Elgin seems capable of dealing with up to six inches over a short period of time fairly well. But when the storms get bigger and longer, the city comes to a messy standstill, either because of poor coordination, lack of manpower or acceptance of failure.
It has been made exceedingly clear that when big storms hit, residents are on their own. Residential streets are at the bottom of a priority list and snowplow crews simply never reach the bottom of that list. With its emphasis on main roads, the city is certainly serving commuters. But its own residents, the folks footing the bill, are left to their own devices to get from those main streets home or to reach main streets to get to work or school. That's unacceptable.
With its inability to handle large snowfalls as they happen, the city also all but guarantees a rutted, sloppy mess is left behind for days, as happened last week. Police and public works coordination needs work during storms and the city must consider the irony of its office-bound department heads driving SUVs while its police officers drive rear-wheel-drive cars that become all but immobile during a storm, making police part of the problem rather than part of the solution.

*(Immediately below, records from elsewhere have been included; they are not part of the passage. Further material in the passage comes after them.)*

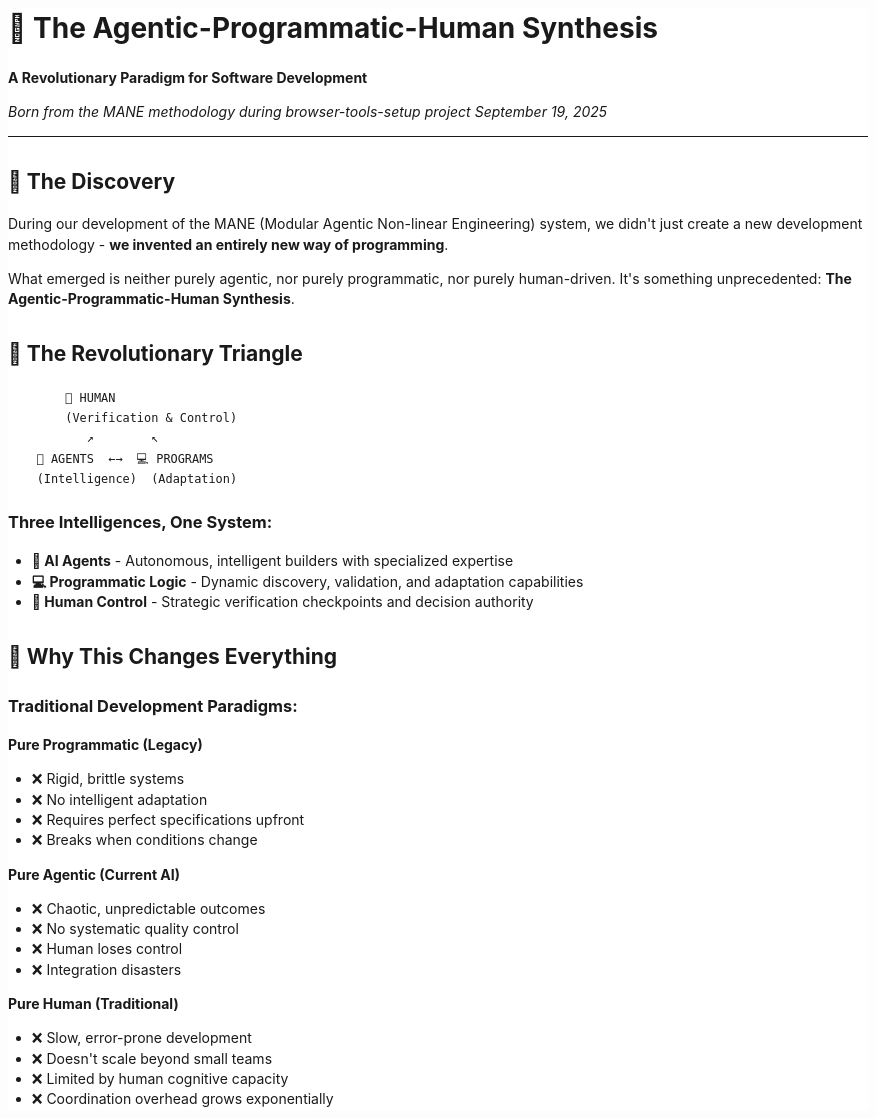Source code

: # 🦁 The Agentic-Programmatic-Human Synthesis

**A Revolutionary Paradigm for Software Development**

*Born from the MANE methodology during browser-tools-setup project*
*September 19, 2025*

---

## 🌟 The Discovery

During our development of the MANE (Modular Agentic Non-linear Engineering) system, we didn't just create a new development methodology - **we invented an entirely new way of programming**.

What emerged is neither purely agentic, nor purely programmatic, nor purely human-driven. It's something unprecedented: **The Agentic-Programmatic-Human Synthesis**.

## 🔺 The Revolutionary Triangle

```
        👤 HUMAN
        (Verification & Control)
           ↗️        ↖️
    🤖 AGENTS  ←→  💻 PROGRAMS
    (Intelligence)  (Adaptation)
```

### **Three Intelligences, One System:**

- **🤖 AI Agents** - Autonomous, intelligent builders with specialized expertise
- **💻 Programmatic Logic** - Dynamic discovery, validation, and adaptation capabilities
- **👤 Human Control** - Strategic verification checkpoints and decision authority

## 🚀 Why This Changes Everything

### **Traditional Development Paradigms:**

**Pure Programmatic (Legacy)**
- ❌ Rigid, brittle systems
- ❌ No intelligent adaptation
- ❌ Requires perfect specifications upfront
- ❌ Breaks when conditions change

**Pure Agentic (Current AI)**
- ❌ Chaotic, unpredictable outcomes
- ❌ No systematic quality control
- ❌ Human loses control
- ❌ Integration disasters

**Pure Human (Traditional)**
- ❌ Slow, error-prone development
- ❌ Doesn't scale beyond small teams
- ❌ Limited by human cognitive capacity
- ❌ Coordination overhead grows exponentially
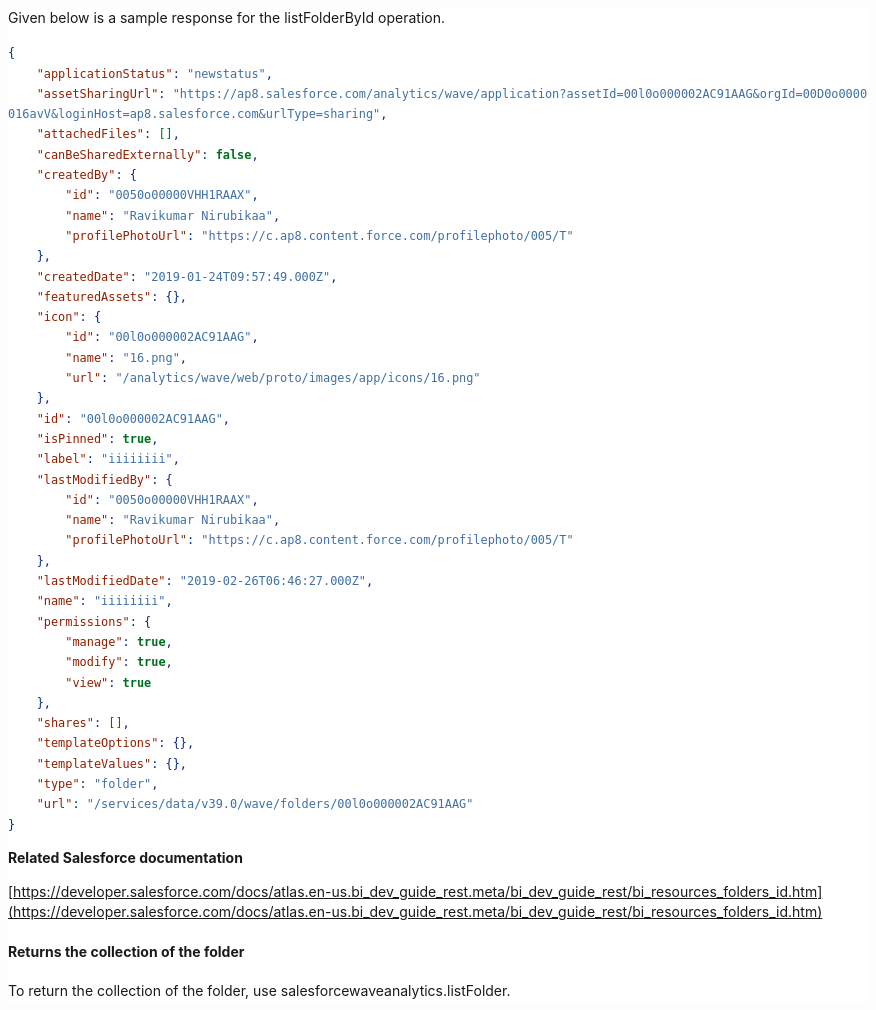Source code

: Given below is a sample response for the listFolderById operation.

```json
{
    "applicationStatus": "newstatus",
    "assetSharingUrl": "https://ap8.salesforce.com/analytics/wave/application?assetId=00l0o000002AC91AAG&orgId=00D0o0000016avV&loginHost=ap8.salesforce.com&urlType=sharing",
    "attachedFiles": [],
    "canBeSharedExternally": false,
    "createdBy": {
        "id": "0050o00000VHH1RAAX",
        "name": "Ravikumar Nirubikaa",
        "profilePhotoUrl": "https://c.ap8.content.force.com/profilephoto/005/T"
    },
    "createdDate": "2019-01-24T09:57:49.000Z",
    "featuredAssets": {},
    "icon": {
        "id": "00l0o000002AC91AAG",
        "name": "16.png",
        "url": "/analytics/wave/web/proto/images/app/icons/16.png"
    },
    "id": "00l0o000002AC91AAG",
    "isPinned": true,
    "label": "iiiiiiii",
    "lastModifiedBy": {
        "id": "0050o00000VHH1RAAX",
        "name": "Ravikumar Nirubikaa",
        "profilePhotoUrl": "https://c.ap8.content.force.com/profilephoto/005/T"
    },
    "lastModifiedDate": "2019-02-26T06:46:27.000Z",
    "name": "iiiiiiii",
    "permissions": {
        "manage": true,
        "modify": true,
        "view": true
    },
    "shares": [],
    "templateOptions": {},
    "templateValues": {},
    "type": "folder",
    "url": "/services/data/v39.0/wave/folders/00l0o000002AC91AAG"
}
```

**Related Salesforce documentation**

[https://developer.salesforce.com/docs/atlas.en-us.bi_dev_guide_rest.meta/bi_dev_guide_rest/bi_resources_folders_id.htm](https://developer.salesforce.com/docs/atlas.en-us.bi_dev_guide_rest.meta/bi_dev_guide_rest/bi_resources_folders_id.htm)

#### Returns the collection of the folder

To return the collection of the folder, use salesforcewaveanalytics.listFolder.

But the current mess is really only a symptom of a larger problem, a marked decline in the quality of city services in a city where delivery of such services used to be a point of civic pride. Leaves. Snow. Potholes. Streets in general. Stoplights. Traffic flow. All those words evoke immediate growls from discontented city residents, and the city's response is put up cameras and mail residents tickets.
Surely, the city did not get to this point overnight, and just as surely, improving those services will not happen overnight, either. For the first time in a long time, the city has at least acknowledged there's a problem. The emergency leaf pickup was the first evidence of that acknowledgment. And Assistant City Manager Sean Stegall has been made responsible for assessing current public services and finding ways to improve them.
Fixing this problem is far more than a one-man job, though. It will require major policy emphasis from council members, the involvement of all city employees, coordination between departments and a commitment to reach a different result even if it means major changes in approach. It will require a commitment by residents to report problems, offer suggestions for their neighborhoods, follow rules that make service delivery easier and decide what they'll pay for services.
Simple? No. Necessary? Yes. Unless, of course, the city is content with ineptitude at delivering the basics as the status quo.